Agreement with Mark Scott On May 10, 2010, the Board of Directors approved the appointment of Mr. Scott as Chief Financial Officer based on: (i) cash compensation of $2,000 per month until cash is available at which time cash compensation shall be increased to $8,000 per month; (ii) bonus cash compensation; shall be at the discretion of the senior executive and the board of directors; (iii) benefits after the closing of funding at discretion of Mr. Scott and equivalent to other employees in the company; and (iv)1,000,000 shares of restricted common stock to be granted upon signing at the closing bid price of $.02 per share on May 7, 2010

Agreement with Jim Gingo On June 8, 2010, the company entered into an employment agreement with Mr. Jim Gingo, Founder and President of TransTech. The agreement has a three year term beginning on June 8, 2010 at the annual base salary of $200,000 per year. The agreement provides for participation in the company’s benefit programs available to other employees (including group insurance arrangements).

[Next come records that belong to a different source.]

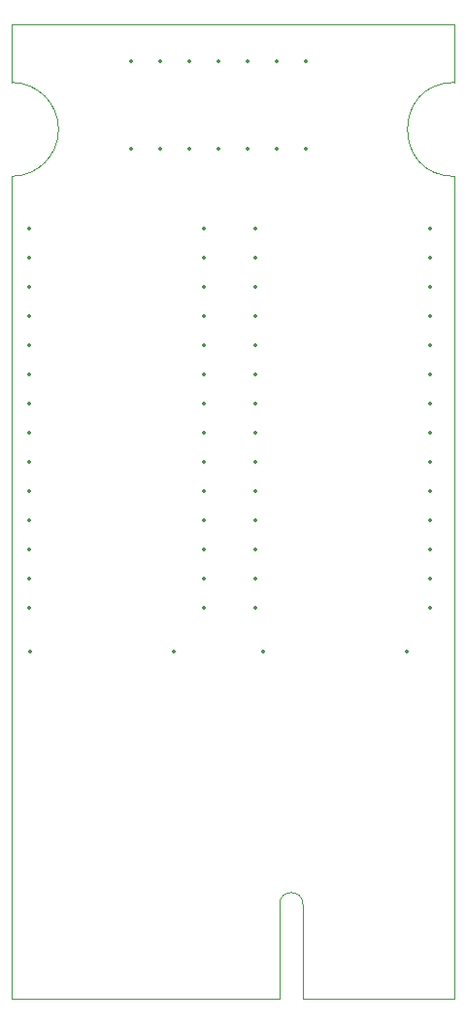
<source format=gko>
%TF.GenerationSoftware,KiCad,Pcbnew,8.0.6+1*%
%TF.CreationDate,2024-12-27T19:01:20+01:00*%
%TF.ProjectId,QL_ROM_Cartridge_original,514c5f52-4f4d-45f4-9361-727472696467,0*%
%TF.SameCoordinates,Original*%
%TF.FileFunction,Profile,NP*%
%FSLAX46Y46*%
G04 Gerber Fmt 4.6, Leading zero omitted, Abs format (unit mm)*
G04 Created by KiCad (PCBNEW 8.0.6+1) date 2024-12-27 19:01:20*
%MOMM*%
%LPD*%
G01*
G04 APERTURE LIST*
%TA.AperFunction,Profile*%
%ADD10C,0.100000*%
%TD*%
%ADD11C,0.350000*%
G04 APERTURE END LIST*
D10*
X100584000Y-59690000D02*
X61976000Y-59690000D01*
X85344000Y-136271000D02*
X85344000Y-144526000D01*
X100584000Y-72898000D02*
X100584000Y-144526000D01*
X85344000Y-144526000D02*
X61976000Y-144526000D01*
X61975990Y-72898760D02*
X61976000Y-144526000D01*
X87376000Y-144526000D02*
X87376000Y-136271000D01*
X100584000Y-144526000D02*
X87376000Y-144526000D01*
X61975990Y-64718440D02*
G75*
G02*
X61975990Y-72898760I10J-4090160D01*
G01*
X61976000Y-59690000D02*
X61976000Y-64719200D01*
X100584000Y-72899520D02*
G75*
G02*
X100584000Y-64719200I0J4090160D01*
G01*
X85344000Y-136271000D02*
G75*
G02*
X87376000Y-136271000I1016000J0D01*
G01*
X100584000Y-64719200D02*
X100584000Y-59690000D01*
D11*
X98425000Y-110490000D03*
X98425000Y-107950000D03*
X98425000Y-105410000D03*
X98425000Y-102870000D03*
X98425000Y-100330000D03*
X98425000Y-97790000D03*
X98425000Y-95250000D03*
X98425000Y-92710000D03*
X98425000Y-90170000D03*
X98425000Y-87630000D03*
X98425000Y-85090000D03*
X98425000Y-82550000D03*
X98425000Y-80010000D03*
X98425000Y-77470000D03*
X83185000Y-77470000D03*
X83185000Y-80010000D03*
X83185000Y-82550000D03*
X83185000Y-85090000D03*
X83185000Y-87630000D03*
X83185000Y-90170000D03*
X83185000Y-92710000D03*
X83185000Y-95250000D03*
X83185000Y-97790000D03*
X83185000Y-100330000D03*
X83185000Y-102870000D03*
X83185000Y-105410000D03*
X83185000Y-107950000D03*
X83185000Y-110490000D03*
X78745000Y-110480000D03*
X78745000Y-107940000D03*
X78745000Y-105400000D03*
X78745000Y-102860000D03*
X78745000Y-100320000D03*
X78745000Y-97780000D03*
X78745000Y-95240000D03*
X78745000Y-92700000D03*
X78745000Y-90160000D03*
X78745000Y-87620000D03*
X78745000Y-85080000D03*
X78745000Y-82540000D03*
X78745000Y-80000000D03*
X78745000Y-77460000D03*
X63505000Y-77460000D03*
X63505000Y-80000000D03*
X63505000Y-82540000D03*
X63505000Y-85080000D03*
X63505000Y-87620000D03*
X63505000Y-90160000D03*
X63505000Y-92700000D03*
X63505000Y-95240000D03*
X63505000Y-97780000D03*
X63505000Y-100320000D03*
X63505000Y-102860000D03*
X63505000Y-105400000D03*
X63505000Y-107940000D03*
X63505000Y-110480000D03*
X63580000Y-114300000D03*
X76080000Y-114300000D03*
X96420000Y-114300000D03*
X83920000Y-114300000D03*
X72390000Y-70485000D03*
X74930000Y-70485000D03*
X77470000Y-70485000D03*
X80010000Y-70485000D03*
X82550000Y-70485000D03*
X85090000Y-70485000D03*
X87630000Y-70485000D03*
X87630000Y-62865000D03*
X85090000Y-62865000D03*
X82550000Y-62865000D03*
X80010000Y-62865000D03*
X77470000Y-62865000D03*
X74930000Y-62865000D03*
X72390000Y-62865000D03*
M02*

</source>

Under the agreement, Mr. Gingo is also eligible for discretionary performance bonuses based upon performance criteria to be determined by the company’s compensation committee based on criteria under development up to 50% of his annual salary. If Mr. Gingo’s employment is terminated without Cause (as defined in the agreement), Mr. Gingo will be entitled to a payment equal to one year’s annual base salary paid over the next year.